Unfortunately I think now things are so partisan that if it is a Democrat president usurping authority all Democrats will support them. But if it is a Republican president usurping and taking on too much executive power, all Republicans will support him.
Instead of what our founding fathers intended was, that Congress would object to having its power taken away by the executive branch, and these ambitions would be pitted back and forth the ambitions, and those ambitions would push us forward towards more of an equilibrium.
It isn’t just on immigration the president has usurped and recreated and brought on the executive branch power that is not there. It is also in Obamacare, amending the rules. We are going to have another ruling in the Supreme Court coming up.
But it is also on the power of war.

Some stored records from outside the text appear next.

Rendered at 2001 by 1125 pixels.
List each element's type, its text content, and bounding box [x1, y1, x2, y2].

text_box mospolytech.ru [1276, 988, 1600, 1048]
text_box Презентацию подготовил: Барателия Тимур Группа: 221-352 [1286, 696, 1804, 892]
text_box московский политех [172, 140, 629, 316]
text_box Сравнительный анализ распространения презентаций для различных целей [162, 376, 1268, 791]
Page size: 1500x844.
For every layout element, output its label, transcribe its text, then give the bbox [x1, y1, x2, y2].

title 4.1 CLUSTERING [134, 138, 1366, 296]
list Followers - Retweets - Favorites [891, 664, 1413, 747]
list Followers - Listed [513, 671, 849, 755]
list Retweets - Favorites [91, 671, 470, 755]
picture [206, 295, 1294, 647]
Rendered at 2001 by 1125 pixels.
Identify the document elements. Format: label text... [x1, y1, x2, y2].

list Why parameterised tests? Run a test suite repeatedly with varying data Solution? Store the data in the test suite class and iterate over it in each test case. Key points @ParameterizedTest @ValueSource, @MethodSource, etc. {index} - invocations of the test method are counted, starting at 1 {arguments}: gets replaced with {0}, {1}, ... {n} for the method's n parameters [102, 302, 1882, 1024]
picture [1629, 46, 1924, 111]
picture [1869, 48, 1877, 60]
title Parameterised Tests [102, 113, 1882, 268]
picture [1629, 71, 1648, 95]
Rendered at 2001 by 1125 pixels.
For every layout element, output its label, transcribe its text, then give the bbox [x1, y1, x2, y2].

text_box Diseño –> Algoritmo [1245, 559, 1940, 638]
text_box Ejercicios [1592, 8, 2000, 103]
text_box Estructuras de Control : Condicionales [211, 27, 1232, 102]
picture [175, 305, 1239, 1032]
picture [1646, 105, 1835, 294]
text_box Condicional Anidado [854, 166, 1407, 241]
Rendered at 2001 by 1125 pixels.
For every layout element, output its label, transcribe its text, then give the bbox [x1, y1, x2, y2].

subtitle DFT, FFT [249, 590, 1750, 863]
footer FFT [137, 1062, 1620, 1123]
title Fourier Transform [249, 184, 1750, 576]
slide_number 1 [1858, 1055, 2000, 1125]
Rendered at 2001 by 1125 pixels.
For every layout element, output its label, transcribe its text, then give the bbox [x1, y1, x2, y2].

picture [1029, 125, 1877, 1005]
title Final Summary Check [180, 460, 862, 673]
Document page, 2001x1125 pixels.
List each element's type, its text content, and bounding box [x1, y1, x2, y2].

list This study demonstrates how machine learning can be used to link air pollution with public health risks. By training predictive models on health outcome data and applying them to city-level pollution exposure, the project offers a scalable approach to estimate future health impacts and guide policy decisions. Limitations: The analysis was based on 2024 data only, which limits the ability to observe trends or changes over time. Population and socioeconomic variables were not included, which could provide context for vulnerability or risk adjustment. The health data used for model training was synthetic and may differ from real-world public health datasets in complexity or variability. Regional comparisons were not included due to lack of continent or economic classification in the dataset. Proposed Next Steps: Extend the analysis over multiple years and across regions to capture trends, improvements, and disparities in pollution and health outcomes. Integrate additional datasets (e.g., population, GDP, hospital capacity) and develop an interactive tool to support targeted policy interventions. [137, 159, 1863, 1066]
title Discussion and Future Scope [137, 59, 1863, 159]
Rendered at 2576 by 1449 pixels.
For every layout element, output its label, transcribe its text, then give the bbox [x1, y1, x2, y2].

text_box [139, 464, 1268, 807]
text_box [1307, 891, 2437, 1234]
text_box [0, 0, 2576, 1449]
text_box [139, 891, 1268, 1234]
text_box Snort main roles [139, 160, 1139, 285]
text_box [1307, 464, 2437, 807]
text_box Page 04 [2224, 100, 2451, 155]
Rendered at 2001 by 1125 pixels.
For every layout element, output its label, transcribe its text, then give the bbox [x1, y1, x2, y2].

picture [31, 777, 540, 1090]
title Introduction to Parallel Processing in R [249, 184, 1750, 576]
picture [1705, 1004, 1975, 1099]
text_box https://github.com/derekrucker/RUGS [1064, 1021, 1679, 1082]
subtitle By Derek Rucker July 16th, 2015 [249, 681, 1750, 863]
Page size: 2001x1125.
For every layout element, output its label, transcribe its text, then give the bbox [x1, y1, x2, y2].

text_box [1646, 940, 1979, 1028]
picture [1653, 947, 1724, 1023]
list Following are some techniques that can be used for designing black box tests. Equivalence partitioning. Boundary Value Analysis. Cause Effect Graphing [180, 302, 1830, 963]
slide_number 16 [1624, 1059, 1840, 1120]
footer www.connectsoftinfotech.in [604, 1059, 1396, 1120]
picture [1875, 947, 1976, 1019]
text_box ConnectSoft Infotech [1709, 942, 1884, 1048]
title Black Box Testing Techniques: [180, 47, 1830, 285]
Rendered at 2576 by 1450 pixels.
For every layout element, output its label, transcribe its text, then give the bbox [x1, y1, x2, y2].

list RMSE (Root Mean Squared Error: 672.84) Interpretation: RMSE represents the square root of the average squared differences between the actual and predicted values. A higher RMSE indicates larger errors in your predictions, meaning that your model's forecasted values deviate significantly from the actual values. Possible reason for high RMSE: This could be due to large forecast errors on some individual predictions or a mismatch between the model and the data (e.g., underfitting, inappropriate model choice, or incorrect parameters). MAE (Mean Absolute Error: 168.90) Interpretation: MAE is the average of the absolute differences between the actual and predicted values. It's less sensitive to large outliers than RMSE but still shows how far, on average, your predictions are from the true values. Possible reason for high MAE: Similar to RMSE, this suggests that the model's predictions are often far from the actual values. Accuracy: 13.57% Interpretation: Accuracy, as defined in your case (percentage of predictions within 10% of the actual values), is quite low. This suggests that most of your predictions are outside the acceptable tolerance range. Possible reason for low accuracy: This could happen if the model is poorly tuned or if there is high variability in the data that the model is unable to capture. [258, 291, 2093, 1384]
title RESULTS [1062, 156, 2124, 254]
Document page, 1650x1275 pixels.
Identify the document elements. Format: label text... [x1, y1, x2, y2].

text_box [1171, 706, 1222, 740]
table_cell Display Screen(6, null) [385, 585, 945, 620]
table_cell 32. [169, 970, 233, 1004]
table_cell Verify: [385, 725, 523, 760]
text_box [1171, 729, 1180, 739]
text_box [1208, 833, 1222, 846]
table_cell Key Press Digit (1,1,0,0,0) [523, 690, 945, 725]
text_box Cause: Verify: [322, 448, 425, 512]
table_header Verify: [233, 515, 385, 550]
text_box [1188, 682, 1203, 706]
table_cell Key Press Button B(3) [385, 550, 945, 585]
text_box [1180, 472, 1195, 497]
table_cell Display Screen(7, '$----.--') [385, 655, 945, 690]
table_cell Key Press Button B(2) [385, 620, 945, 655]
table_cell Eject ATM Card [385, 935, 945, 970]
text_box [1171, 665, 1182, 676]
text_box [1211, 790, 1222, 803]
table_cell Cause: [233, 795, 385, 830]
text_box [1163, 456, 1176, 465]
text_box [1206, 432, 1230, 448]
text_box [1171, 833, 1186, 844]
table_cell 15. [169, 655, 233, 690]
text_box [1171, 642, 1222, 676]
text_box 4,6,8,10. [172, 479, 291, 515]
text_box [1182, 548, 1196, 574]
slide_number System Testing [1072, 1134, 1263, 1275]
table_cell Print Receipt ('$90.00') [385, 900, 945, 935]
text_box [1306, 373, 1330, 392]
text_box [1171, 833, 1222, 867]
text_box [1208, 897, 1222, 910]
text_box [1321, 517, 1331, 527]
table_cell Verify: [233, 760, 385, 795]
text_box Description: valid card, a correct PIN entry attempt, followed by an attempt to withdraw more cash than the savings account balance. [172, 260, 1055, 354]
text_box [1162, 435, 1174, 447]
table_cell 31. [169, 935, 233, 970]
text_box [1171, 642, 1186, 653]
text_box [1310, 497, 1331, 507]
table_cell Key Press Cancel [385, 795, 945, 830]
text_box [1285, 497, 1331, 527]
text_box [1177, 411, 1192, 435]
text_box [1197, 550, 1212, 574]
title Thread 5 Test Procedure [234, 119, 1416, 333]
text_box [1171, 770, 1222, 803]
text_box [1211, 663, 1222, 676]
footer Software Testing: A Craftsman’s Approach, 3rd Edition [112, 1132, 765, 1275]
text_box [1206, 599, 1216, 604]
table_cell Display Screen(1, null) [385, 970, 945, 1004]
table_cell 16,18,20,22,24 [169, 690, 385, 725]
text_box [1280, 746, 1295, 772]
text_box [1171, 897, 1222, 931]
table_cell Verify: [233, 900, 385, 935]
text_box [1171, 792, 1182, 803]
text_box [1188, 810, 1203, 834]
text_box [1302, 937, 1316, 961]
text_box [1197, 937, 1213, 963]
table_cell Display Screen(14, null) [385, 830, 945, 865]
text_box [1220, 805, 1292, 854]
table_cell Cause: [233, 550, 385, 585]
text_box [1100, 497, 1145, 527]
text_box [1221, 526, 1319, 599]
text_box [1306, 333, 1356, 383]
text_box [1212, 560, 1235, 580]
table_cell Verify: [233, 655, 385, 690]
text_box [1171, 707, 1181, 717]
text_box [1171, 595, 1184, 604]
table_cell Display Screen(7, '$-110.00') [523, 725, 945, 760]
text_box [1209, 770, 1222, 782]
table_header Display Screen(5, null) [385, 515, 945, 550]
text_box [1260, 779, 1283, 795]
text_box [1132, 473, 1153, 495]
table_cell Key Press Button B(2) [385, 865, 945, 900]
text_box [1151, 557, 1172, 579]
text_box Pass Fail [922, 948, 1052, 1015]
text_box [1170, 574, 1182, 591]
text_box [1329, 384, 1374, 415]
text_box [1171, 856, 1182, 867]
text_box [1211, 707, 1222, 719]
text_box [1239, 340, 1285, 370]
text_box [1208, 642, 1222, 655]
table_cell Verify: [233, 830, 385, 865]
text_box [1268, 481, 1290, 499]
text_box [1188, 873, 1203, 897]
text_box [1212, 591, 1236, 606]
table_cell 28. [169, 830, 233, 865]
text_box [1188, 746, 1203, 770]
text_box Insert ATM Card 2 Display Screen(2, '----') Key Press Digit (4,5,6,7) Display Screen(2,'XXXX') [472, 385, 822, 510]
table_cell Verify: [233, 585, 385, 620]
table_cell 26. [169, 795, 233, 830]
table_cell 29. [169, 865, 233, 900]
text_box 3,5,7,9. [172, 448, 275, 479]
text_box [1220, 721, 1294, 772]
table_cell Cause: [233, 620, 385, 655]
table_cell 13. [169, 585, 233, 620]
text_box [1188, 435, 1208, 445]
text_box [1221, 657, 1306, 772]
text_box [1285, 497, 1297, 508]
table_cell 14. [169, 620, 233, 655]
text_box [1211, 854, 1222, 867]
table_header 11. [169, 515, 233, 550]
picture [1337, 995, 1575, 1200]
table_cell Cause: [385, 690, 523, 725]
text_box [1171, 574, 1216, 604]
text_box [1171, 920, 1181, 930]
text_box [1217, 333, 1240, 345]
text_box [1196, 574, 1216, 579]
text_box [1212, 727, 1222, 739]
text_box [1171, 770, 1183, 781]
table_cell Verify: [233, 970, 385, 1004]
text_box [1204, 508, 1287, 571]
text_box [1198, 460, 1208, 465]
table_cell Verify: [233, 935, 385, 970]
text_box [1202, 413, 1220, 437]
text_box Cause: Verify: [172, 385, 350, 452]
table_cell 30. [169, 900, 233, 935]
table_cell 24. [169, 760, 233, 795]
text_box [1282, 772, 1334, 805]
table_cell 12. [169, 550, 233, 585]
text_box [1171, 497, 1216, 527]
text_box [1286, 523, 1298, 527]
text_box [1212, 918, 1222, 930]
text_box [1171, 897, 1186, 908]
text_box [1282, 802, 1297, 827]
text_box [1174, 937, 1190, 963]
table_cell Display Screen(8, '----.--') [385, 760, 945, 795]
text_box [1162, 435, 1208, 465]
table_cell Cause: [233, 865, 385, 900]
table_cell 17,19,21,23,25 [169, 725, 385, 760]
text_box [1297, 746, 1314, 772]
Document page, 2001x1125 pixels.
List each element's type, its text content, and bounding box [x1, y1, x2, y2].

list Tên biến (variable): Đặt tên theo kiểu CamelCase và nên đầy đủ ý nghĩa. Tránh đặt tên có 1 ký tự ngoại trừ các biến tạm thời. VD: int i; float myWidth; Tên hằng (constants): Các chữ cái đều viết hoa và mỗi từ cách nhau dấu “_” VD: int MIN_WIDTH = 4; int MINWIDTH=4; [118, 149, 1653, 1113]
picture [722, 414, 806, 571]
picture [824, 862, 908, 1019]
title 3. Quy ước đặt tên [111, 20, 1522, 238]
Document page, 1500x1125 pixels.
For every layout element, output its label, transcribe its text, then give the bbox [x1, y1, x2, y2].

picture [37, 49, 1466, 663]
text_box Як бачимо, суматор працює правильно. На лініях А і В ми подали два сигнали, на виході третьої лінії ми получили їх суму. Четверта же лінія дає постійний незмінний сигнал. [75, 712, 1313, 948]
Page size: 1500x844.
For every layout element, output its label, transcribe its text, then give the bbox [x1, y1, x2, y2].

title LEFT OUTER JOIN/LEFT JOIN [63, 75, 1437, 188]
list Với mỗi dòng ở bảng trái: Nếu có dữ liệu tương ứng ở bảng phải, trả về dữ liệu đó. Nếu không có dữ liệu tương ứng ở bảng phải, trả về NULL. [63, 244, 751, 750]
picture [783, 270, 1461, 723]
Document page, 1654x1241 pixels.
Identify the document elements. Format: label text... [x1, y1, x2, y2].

The power to declare war was absolutely and without question given to the legislature. We’ve been at war now for five months and no vote in congress. So before Christmas I decided I would declare. And I decided I would declare war on a water bill.
And people are like why is he trying to declare war on a water bill? I say well it is my only avenue for having any power around here. I’m not chairman of the committee. I don’t get to decide the agenda. They have been working on this for six years. And as Jim [DeMint] will attest to, they will get pretty annoyed if you amend something they are trying to do it.
So I amended it with the declaration of the war against ISIS. I think they are a threat to our embassy Baghdad and the consulate in Erbil. And they are a threat to Americans, by killing Americans frankly. And there should be a debate. The president shouldn’t do this alone. So these debates have to go on.
And for me I think more important than belonging to one particular party or another is the ideas of the Constitution and how the whole goal of the Constitution was in limiting power and trying to not let too much power gravitate to one body or one person.
While I’m here in Washington, in the future as long as I’m here that will be my overriding goal is to try to limit power and to keep too much power from gravitating to one person or body. And I think this is above and beyond all partisan politics. And I will continue as long as I’m given that privilege. Thank you very much.
[ applause ]
And I would ask people to raise hands if I converted you from restraint to activism but I’m afraid to.